━━━ DOCUMENT EXCERPT ━━━
Even the government's recent draft climate change bill suggests that if aviation were to be bought into the ETS system, the targets would be moved to accommodate the extra emissions. This is hardly a recipe for robustly managing global warming.

You have said that you will “minimise greenhouse gas emissions through the use of energy saving measures in the buildings and services within our control and improvements to aircraft operational procedures.” This is welcome, but it is fiddling while Rome burns. Your increased services will by far outweigh any improvements to buildings that you make.

In your interview with Radio Gloucestershire you implied that because Boeings and Airbuses will not be using the extended facilities that this somehow makes the proposals acceptable. However, with a significantly increased service pattern your emissions will increase significantly, regardless of the badge on the plane, perhaps not as much, but they will increase none the less. The science is clear. We can not countenance any further expansion of aviation, however regrettable.

You have also made misleading claims elsewhere on your web site such as if there were no airport, housing developments on the site would create more CO2 emissions than the airport. However, houses are built to accommodate an expanding population in the area. If they are not built on the site of the airport, they will be simply be built somewhere else.
━━━
CHALLENGE => In the text on airport expansion and emissions, copy out the stretch from "You have also" through "built somewhere else." word for word.
━━━ RECORDS PROVIDED ━━━
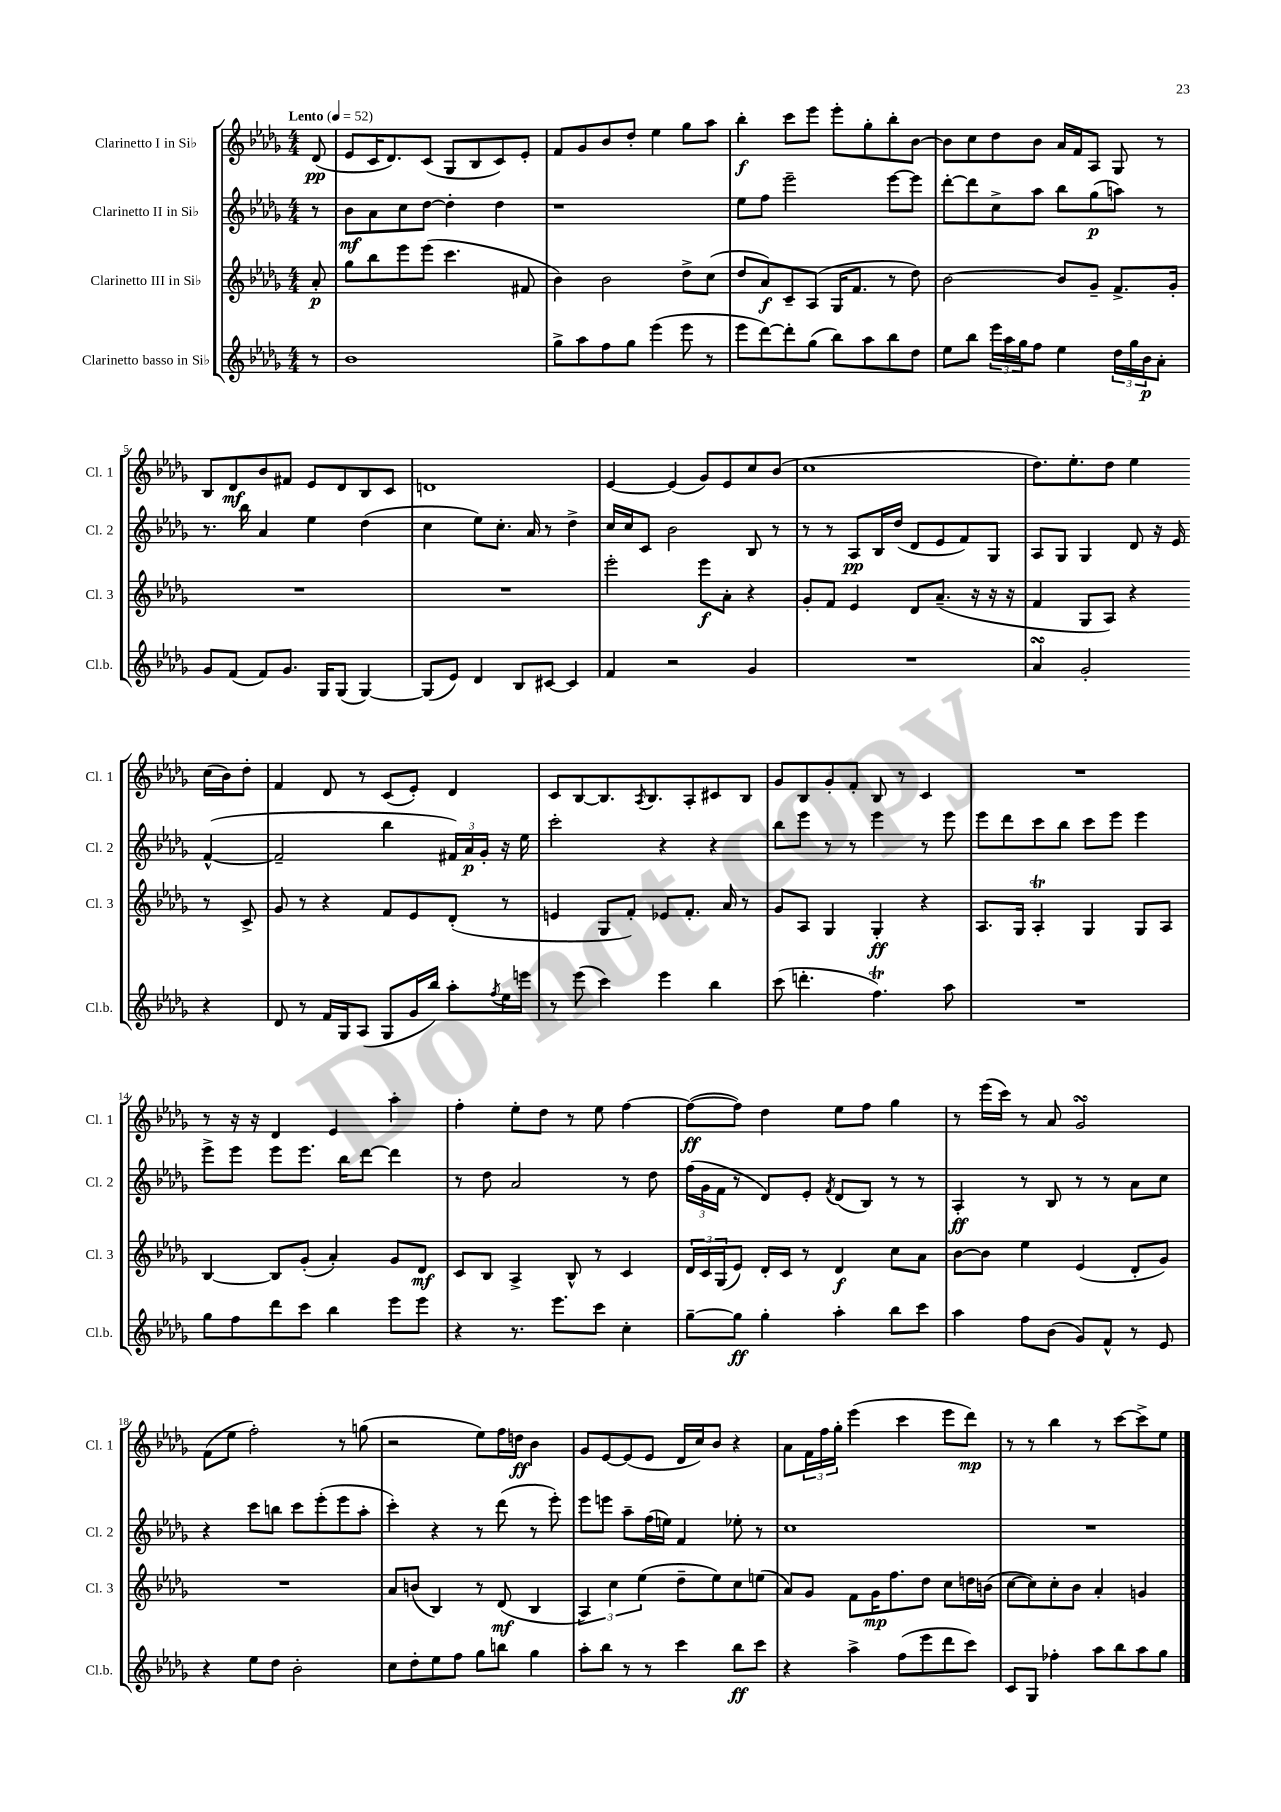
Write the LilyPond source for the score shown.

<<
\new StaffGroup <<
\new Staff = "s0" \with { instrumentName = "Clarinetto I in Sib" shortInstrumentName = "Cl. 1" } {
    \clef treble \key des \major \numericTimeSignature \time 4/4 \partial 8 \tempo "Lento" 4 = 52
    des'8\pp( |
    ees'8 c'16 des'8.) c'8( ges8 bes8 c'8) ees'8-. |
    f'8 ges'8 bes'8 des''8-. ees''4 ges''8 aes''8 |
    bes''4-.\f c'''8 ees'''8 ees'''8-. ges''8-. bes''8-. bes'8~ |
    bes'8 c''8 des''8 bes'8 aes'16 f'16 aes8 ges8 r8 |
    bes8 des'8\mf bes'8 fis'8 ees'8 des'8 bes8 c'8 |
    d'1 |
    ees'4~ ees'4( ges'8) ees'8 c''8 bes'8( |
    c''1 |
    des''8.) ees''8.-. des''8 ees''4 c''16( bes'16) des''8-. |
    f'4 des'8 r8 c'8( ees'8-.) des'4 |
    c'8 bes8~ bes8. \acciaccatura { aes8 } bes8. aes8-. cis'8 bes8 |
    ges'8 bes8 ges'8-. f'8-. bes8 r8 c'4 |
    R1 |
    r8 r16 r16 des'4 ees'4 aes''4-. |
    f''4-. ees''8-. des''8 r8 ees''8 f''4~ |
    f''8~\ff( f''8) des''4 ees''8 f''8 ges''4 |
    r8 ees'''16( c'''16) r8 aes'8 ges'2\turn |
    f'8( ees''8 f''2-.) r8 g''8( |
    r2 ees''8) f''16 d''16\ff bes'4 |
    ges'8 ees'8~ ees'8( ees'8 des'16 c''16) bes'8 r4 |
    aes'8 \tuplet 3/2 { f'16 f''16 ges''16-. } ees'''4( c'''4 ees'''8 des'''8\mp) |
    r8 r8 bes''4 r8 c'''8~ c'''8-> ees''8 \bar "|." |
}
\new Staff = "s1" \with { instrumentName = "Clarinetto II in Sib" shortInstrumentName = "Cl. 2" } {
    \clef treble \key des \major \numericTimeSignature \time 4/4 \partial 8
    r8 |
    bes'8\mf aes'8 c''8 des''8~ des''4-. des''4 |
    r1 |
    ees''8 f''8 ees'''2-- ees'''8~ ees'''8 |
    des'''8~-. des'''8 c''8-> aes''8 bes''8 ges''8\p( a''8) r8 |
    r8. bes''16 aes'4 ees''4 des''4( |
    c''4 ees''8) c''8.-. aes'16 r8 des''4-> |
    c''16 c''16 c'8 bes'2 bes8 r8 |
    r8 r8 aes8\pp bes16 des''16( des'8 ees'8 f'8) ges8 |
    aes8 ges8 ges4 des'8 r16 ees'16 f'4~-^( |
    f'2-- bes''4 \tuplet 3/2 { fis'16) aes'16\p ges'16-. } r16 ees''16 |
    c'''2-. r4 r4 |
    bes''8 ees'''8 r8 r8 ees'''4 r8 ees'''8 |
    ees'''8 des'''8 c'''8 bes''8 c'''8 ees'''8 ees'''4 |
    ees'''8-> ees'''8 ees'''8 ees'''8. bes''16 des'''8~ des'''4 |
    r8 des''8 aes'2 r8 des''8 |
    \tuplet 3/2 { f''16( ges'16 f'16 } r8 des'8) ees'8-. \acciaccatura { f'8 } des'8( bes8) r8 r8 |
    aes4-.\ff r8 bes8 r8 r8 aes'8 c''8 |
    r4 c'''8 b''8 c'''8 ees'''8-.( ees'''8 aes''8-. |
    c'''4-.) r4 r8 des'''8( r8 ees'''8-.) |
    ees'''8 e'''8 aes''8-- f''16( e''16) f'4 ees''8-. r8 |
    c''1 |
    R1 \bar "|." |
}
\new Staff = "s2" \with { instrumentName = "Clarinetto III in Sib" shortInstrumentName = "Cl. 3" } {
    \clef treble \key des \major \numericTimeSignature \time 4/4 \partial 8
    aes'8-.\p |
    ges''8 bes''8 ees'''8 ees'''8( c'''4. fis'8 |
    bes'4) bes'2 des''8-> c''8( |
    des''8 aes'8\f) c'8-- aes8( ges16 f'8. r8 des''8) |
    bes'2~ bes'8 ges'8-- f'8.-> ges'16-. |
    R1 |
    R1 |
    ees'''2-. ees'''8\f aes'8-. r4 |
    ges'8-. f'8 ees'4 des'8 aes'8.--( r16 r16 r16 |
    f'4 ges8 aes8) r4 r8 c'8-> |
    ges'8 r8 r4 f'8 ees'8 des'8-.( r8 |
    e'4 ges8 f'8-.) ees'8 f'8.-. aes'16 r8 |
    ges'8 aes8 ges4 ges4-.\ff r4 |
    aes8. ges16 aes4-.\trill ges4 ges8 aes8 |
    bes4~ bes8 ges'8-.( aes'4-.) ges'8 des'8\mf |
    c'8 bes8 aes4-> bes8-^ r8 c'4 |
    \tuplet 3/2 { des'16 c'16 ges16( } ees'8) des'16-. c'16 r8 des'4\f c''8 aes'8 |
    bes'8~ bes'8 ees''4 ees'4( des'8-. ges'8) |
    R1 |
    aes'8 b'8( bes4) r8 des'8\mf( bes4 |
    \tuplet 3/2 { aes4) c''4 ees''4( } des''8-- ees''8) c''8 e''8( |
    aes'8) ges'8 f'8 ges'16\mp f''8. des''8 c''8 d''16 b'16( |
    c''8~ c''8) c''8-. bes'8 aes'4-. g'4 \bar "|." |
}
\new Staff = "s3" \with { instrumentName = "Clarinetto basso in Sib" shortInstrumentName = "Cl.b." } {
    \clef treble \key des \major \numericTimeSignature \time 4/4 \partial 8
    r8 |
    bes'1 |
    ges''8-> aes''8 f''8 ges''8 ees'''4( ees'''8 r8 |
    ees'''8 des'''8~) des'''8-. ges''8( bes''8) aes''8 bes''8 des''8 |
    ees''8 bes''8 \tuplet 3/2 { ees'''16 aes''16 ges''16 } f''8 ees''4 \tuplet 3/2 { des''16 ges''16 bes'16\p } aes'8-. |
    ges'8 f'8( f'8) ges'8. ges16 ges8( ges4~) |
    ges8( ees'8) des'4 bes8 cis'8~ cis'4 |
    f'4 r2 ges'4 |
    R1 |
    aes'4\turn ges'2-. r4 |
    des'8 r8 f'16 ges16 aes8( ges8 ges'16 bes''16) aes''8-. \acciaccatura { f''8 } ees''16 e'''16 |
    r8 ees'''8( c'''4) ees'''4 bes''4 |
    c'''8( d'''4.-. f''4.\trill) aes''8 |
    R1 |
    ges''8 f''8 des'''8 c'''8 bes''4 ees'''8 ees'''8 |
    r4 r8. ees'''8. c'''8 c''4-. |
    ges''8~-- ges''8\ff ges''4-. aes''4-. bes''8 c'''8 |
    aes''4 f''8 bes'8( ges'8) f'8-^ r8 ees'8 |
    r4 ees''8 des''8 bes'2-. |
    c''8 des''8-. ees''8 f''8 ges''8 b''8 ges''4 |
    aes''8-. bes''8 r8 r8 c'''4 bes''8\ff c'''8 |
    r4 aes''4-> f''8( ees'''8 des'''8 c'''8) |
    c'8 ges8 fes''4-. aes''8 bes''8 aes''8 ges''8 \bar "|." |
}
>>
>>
━━━
ANSWER TO THE PROBLEM =>
You have also made misleading claims elsewhere on your web site such as if there were no airport, housing developments on the site would create more CO2 emissions than the airport. However, houses are built to accommodate an expanding population in the area. If they are not built on the site of the airport, they will be simply be built somewhere else.